When I first attended therapy for weight loss, I knew I used food as a way to cope with emotions, but I didn’t understand why. I had been overeating and binging since I was a little girl. I had no clue how to manage life without it.
Learning to recognize and feel your feelings is the way to process them.
Talking about your feelings is incredibly powerful because what we can’t speak out, we act out.
What This Looks Like
Here is what managing your emotions looks like:
- Recognizing your feelings like sadness, anger, boredom, and frustration.
- Procesing through your emotions in healthy ways that don’t involve overeating.
- Nourishing yourself with healthy self-care activities instead of only turning to food for comfort.
Your Next Steps
Here are some helpful next steps to focus on Level 5 – Conquer Emotional Eating:
- Check out Beat the Cravings – End Emotional Eating course.
- Read more about how trauma can block weight loss.
- Consider recovery coaching or therapy if you continue to struggle with processing emotions.
Level 6: Peace
The final step in a healthy relationship with food is learning to develop peaceful acceptance.
Peaceful acceptance includes:
- Appreciation for the body you have (even if it’s not quite the body you want).
- Recognizing that intentional effort around food may continually be required.
- Finding deeper meaning or ways to give back and help others as part of your recovery process.
The journey to body acceptance may take a path like this:
Body respect → Body Neutrality → Body Functionality → Body Gratitude = Body Acceptance.
In my experience, peaceful acceptance is one of the last and most profound steps to healing.
What This Looks Like
Here is what peace with food and your body looks like:
- Appreciate your body as a gift from God. (This doesn’t mean you always love your body or all the parts of it.)
- Accept the consequences of your past food behaviors and receive God’s forgiveness and grace.
- Handle weigh-ins, clothes shopping, and seeing yourself in the mirror or photos with a calm, graceful acceptance.
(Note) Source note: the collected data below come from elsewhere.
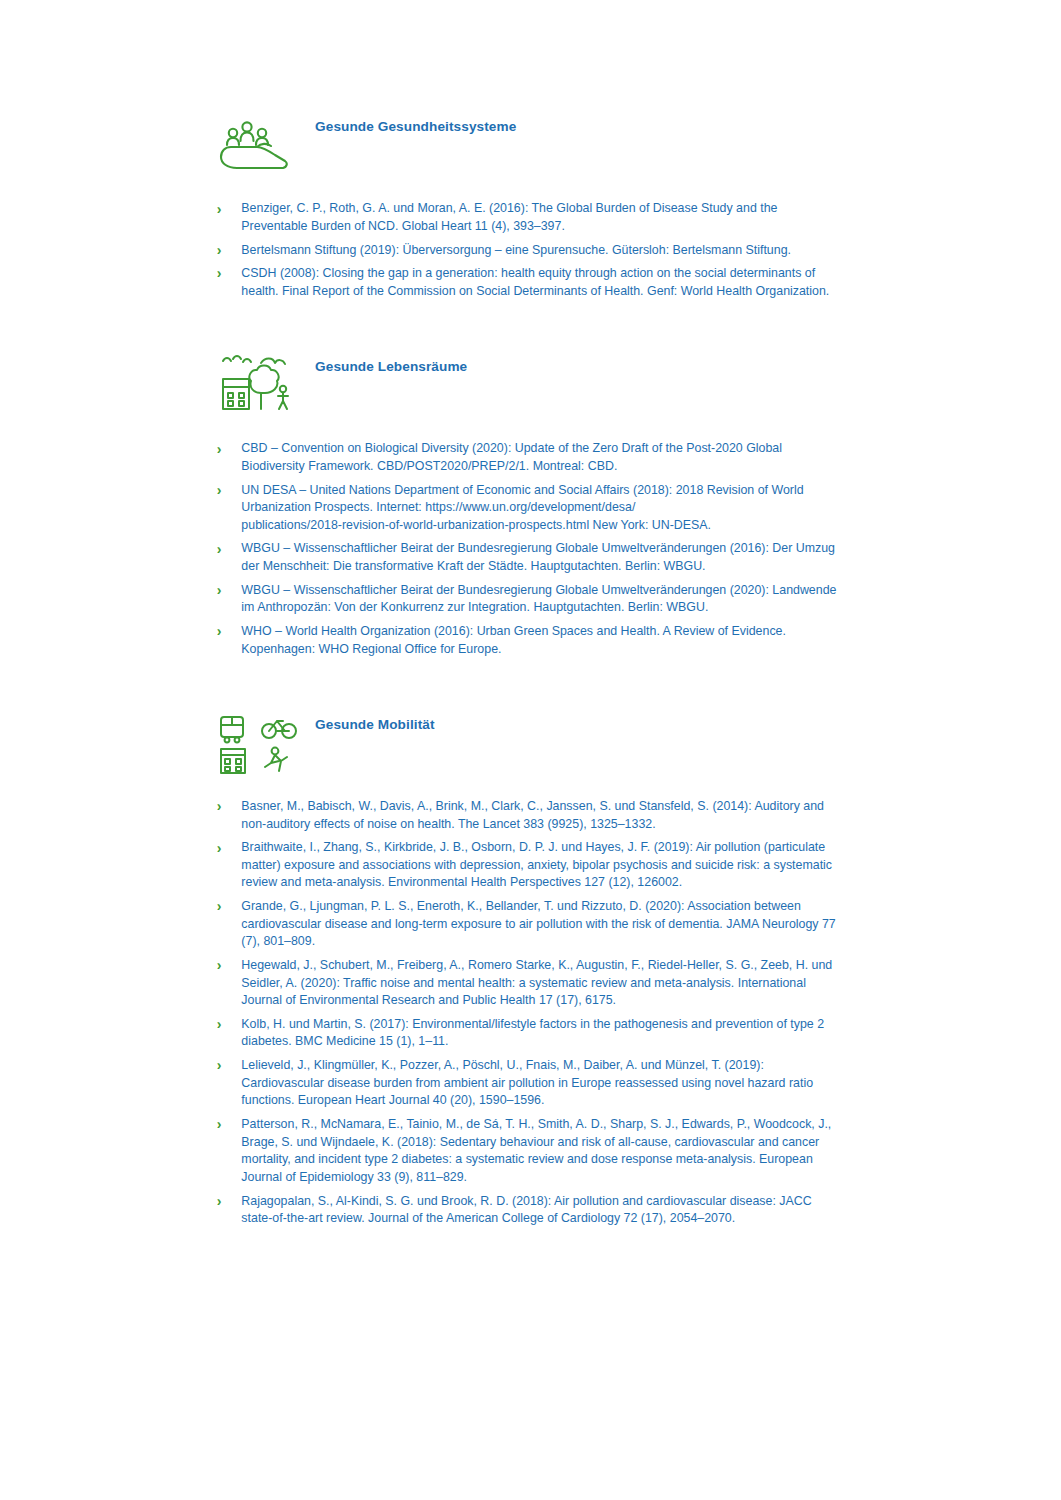Gesunde Gesundheitssysteme
Benziger, C. P., Roth, G. A. und Moran, A. E. (2016): The Global Burden of Disease Study and the Preventable Burden of NCD. Global Heart 11 (4), 393–397.
Bertelsmann Stiftung (2019): Überversorgung – eine Spurensuche. Gütersloh: Bertelsmann Stiftung.
CSDH (2008): Closing the gap in a generation: health equity through action on the social determinants of health. Final Report of the Commission on Social Determinants of Health. Genf: World Health Organization.
Gesunde Lebensräume
CBD – Convention on Biological Diversity (2020): Update of the Zero Draft of the Post-2020 Global Biodiversity Framework. CBD/POST2020/PREP/2/1. Montreal: CBD.
UN DESA – United Nations Department of Economic and Social Affairs (2018): 2018 Revision of World Urbanization Prospects. Internet: https://www.un.org/development/desa/
publications/2018-revision-of-world-urbanization-prospects.html New York: UN-DESA.
WBGU – Wissenschaftlicher Beirat der Bundesregierung Globale Umweltveränderungen (2016): Der Umzug der Menschheit: Die transformative Kraft der Städte. Hauptgutachten. Berlin: WBGU.
WBGU – Wissenschaftlicher Beirat der Bundesregierung Globale Umweltveränderungen (2020): Landwende im Anthropozän: Von der Konkurrenz zur Integration. Hauptgutachten. Berlin: WBGU.
WHO – World Health Organization (2016): Urban Green Spaces and Health. A Review of Evidence. Kopenhagen: WHO Regional Office for Europe.
Gesunde Mobilität
Basner, M., Babisch, W., Davis, A., Brink, M., Clark, C., Janssen, S. und Stansfeld, S. (2014): Auditory and non-auditory effects of noise on health. The Lancet 383 (9925), 1325–1332.
Braithwaite, I., Zhang, S., Kirkbride, J. B., Osborn, D. P. J. und Hayes, J. F. (2019): Air pollution (particulate matter) exposure and associations with depression, anxiety, bipolar psychosis and suicide risk: a systematic review and meta-analysis. Environmental Health Perspectives 127 (12), 126002.
Grande, G., Ljungman, P. L. S., Eneroth, K., Bellander, T. und Rizzuto, D. (2020): Association between cardiovascular disease and long-term exposure to air pollution with the risk of dementia. JAMA Neurology 77 (7), 801–809.
Hegewald, J., Schubert, M., Freiberg, A., Romero Starke, K., Augustin, F., Riedel-Heller, S. G., Zeeb, H. und Seidler, A. (2020): Traffic noise and mental health: a systematic review and meta-analysis. International Journal of Environmental Research and Public Health 17 (17), 6175.
Kolb, H. und Martin, S. (2017): Environmental/lifestyle factors in the pathogenesis and prevention of type 2 diabetes. BMC Medicine 15 (1), 1–11.
Lelieveld, J., Klingmüller, K., Pozzer, A., Pöschl, U., Fnais, M., Daiber, A. und Münzel, T. (2019): Cardiovascular disease burden from ambient air pollution in Europe reassessed using novel hazard ratio functions. European Heart Journal 40 (20), 1590–1596.
Patterson, R., McNamara, E., Tainio, M., de Sá, T. H., Smith, A. D., Sharp, S. J., Edwards, P., Woodcock, J., Brage, S. und Wijndaele, K. (2018): Sedentary behaviour and risk of all-cause, cardiovascular and cancer mortality, and incident type 2 diabetes: a systematic review and dose response meta-analysis. European Journal of Epidemiology 33 (9), 811–829.
Rajagopalan, S., Al-Kindi, S. G. und Brook, R. D. (2018): Air pollution and cardiovascular disease: JACC state-of-the-art review. Journal of the American College of Cardiology 72 (17), 2054–2070.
- Recognizing that other people may eat differently from you.
- Finding ways to give back to others who have similar struggles.
Your Next Steps
Here are some helpful next steps to focus on Level 6 – Peaceful Acceptance:
- Take baby steps to body acceptance or body neutrality. Check out this video, starting at minute 41, where I discuss how to accept seeing yourself in pictures (an area where many of us struggle).
- Take time to appreciate the things your body does for you. Focus on gratitude for what your body CAN do rather than what it cannot do.
- Read these Bible verses about improving your body image or try this mental body image exercise.
Signs of an Unhealthy Relationship with Food
What are some warning signs of an unhealthy relationship with food?
- You think you have an unhealthy relationship with food.
- You obsess about food.
- You change daily life decisions based on the food available.
- You are scared of eating, avoiding food, or fearing weight gain.
- You find yourself unable to stop over- or under-eating, including binging.
- You live in a cycle of over-restricting and then over-eating.
- Food makes you feel anxious, depressed, scared, or angry.
- Fear of eating in front of others.
- Feeling the need to earn the right to eat with exercise.
- Purging calories, either from vomiting, laxative abuse, or hours of exercise.
- You engage in secret eating.
- You feel out of control around food.